Once you reach the line that holds "МАГНИТ, Розничная сеть" in the listing below, output it and every line after it through the line that holds "Корпоративная культура", word for word.

## Input for this task:
>>>>

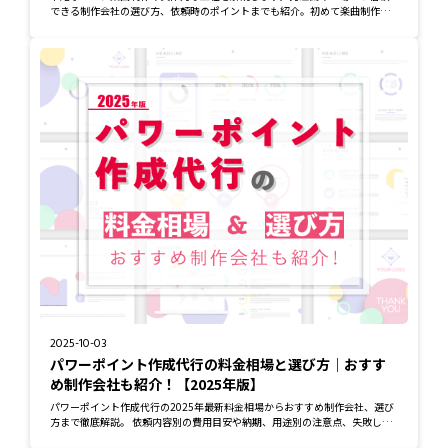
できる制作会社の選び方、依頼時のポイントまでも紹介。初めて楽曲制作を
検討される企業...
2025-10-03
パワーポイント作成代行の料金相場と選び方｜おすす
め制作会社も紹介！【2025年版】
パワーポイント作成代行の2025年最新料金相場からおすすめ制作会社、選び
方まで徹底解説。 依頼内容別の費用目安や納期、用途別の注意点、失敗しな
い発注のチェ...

<<<<
>>>>

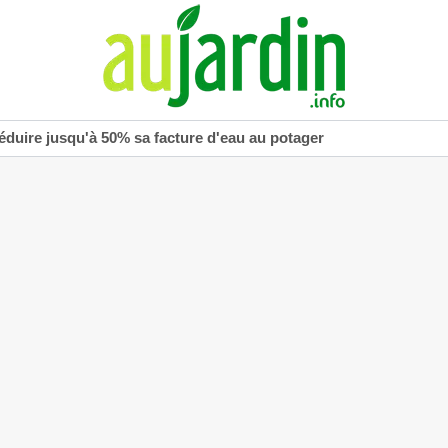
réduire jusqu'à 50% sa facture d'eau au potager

<<<<
>>>>

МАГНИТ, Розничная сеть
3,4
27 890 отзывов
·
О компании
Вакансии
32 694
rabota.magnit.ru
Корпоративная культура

<<<<

## Result for this task:
МАГНИТ, Розничная сеть
3,4
27 890 отзывов
·
О компании
Вакансии
32 694
rabota.magnit.ru
Корпоративная культура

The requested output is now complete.